I RECEIVED A DRC FROM THE PUBLISHER VIA NETGALLEY. THANK YOU.
My Review: Mat Osman, brother of Richard, tries his hand at fantasy noveling...outta the park, buddy, what a genre debut! Co-founder of Suede, a quintessential 90s Brit-emo-boy band, decides to write something not centered in the music culture. Great decision! Tackling the end of Elizabethan London, adding a layer of fantastical performance art to it, made this a book I approached with some trepidation. His earlier novel, The Ruins, was a powerful read set in a modern world heightened but still mudane. It was imperfect in its characters' grapplings with desire, the desire to be one's self, the desire to be valued and still free, but it was a fine read.
Here we get the thing I missed in The Ruins. Shay is a cross-dressing woman (it's safer in this world to present as a man) who falls in with young actor Nonesuch (recalling as you do that female roles in Elizabethan theaters were played by crossdressing boys) after her bird-worshipping cult is disrupted by violence. Violence, societal down to interpersonal, is the refrain of this operatic tale of escape, concealment, and ultimately discovery. Violence rules this novel. Shay, rescued from violence, and Nonesuch, accustomed to its sexual expression, decide to become performers of stories that aren't about the great and good. They tell stories like the one they've just shared in which they stave off rage and hate, but pay a price in the process. They know not to try to compete for center stage with those stories of the great and good. They take to the corners, they lurk in the shadows among those like themselves who, stunned, see themselves in the stories the Ghost Theatre duo are telling.
The power of seeing yourself in a story is hard to overstate.
Soon the pair, intimately connecting to the hoi polloi of their class, are attracting crowds. That means they're also attracting notice. The great and good, the primacy, inescapability, of whose stories drove the pair to rebel, are suddenly attentive and making them very much in fashion. They're getting noticed by the elite who never knew they were alive before.
Ask a gay person outed in heteroland, a Black person in whiteworld, a trans person anywhere, how that feels.
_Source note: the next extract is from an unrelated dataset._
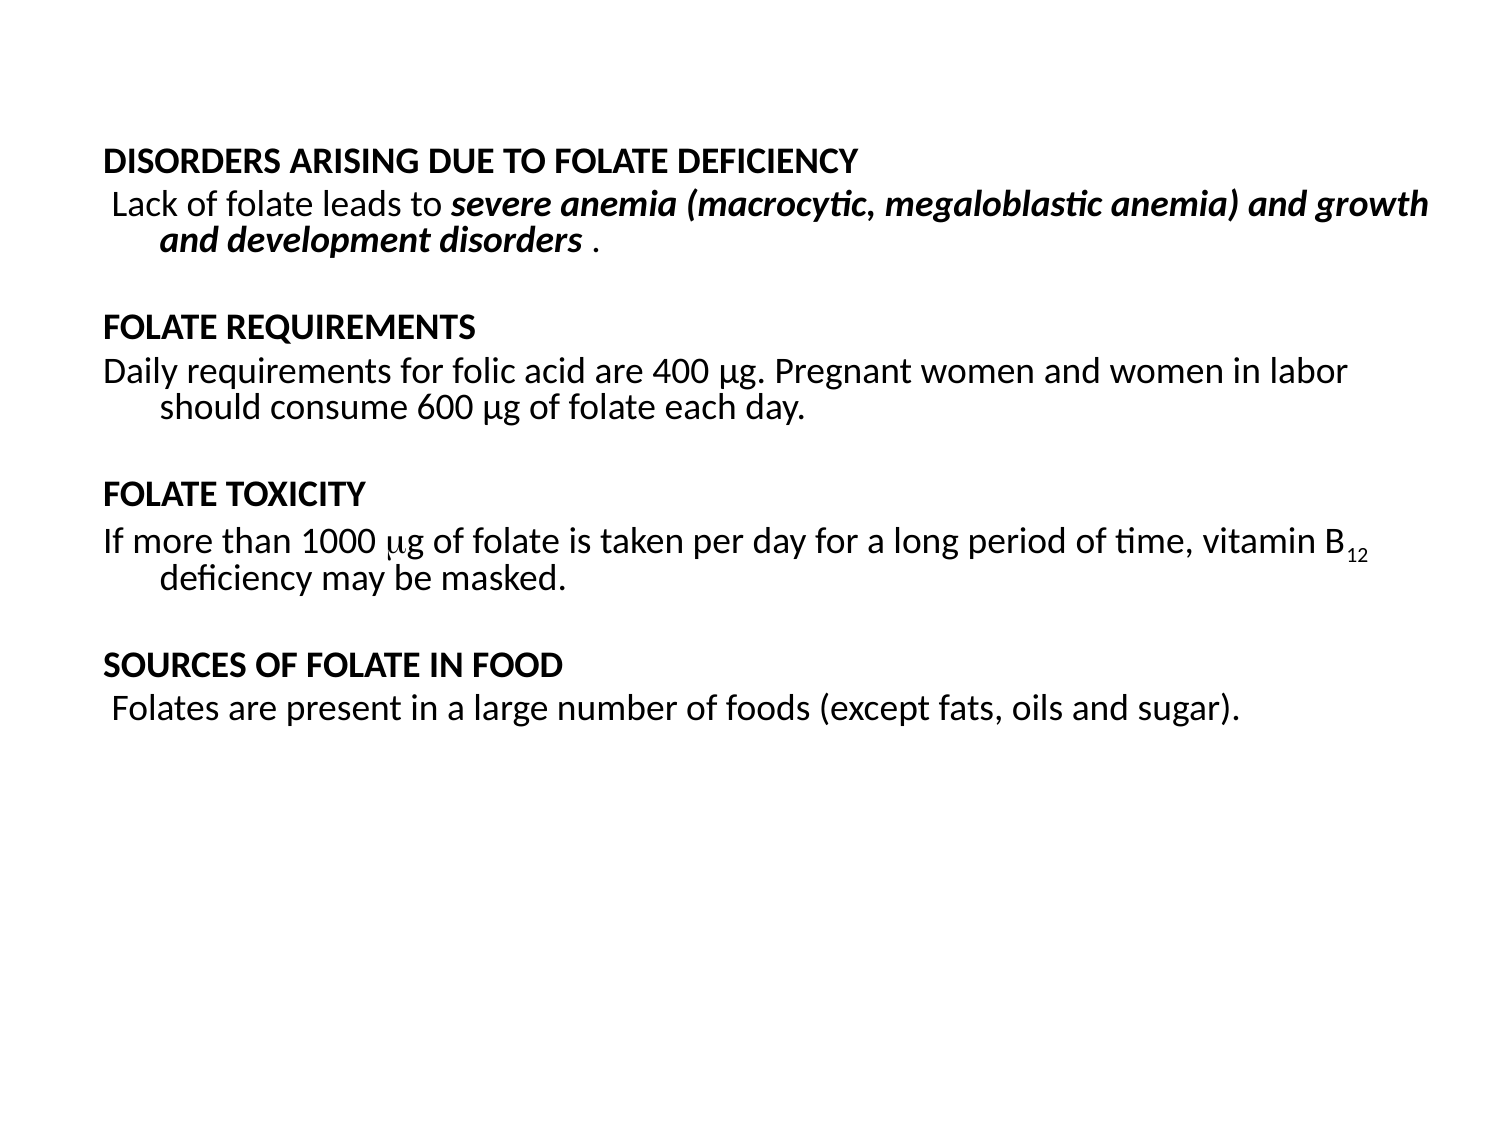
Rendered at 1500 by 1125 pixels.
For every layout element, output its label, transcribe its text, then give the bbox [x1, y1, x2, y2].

Passionately pursuing Truth is, I think, only safe for the young and powerless. They have little to lose. They have no kind of perspective, but this irresistible draw to honesty and truth and self-realization is the road traveled to acquire a lifetime's supply of that missing perspective. This is a subtractive, even divisive process. Shay and Nonesuch ignite passion and create magic with their Ghost Theatre. Fire metaphors for growing up, for attaining wisdom, are apt: annealed in flames of their own ignition, the entire troupe burn in the brightness of fame's flames.
When the bill comes due, the prices (plural) are high; the perspective, one is left to hope in the ending that gives no closure, they've earned will keep them safer than they are during the story.
I can't get to a fifth star because the way we move, bob, and weave in this narrative is sufficiently non-linear as to make the journey circular in affect. Has anything fundamental, or even just more than cosmetic, changed?
I'm not sure; I'm only sure I love the Aviscultans, and the Ghost Theatre, and the honest portrayal of the power of Love among the powerlessness of Others to make a life of struggle feel as though it's a Quest, a magical, important affirmation of Life.
Sadly it never really is, or not for long. That knowlege, though, is mine, not the characters'. Beautiful-sounding, complicated, and still the story's in the end slighter than it feels while you are within it.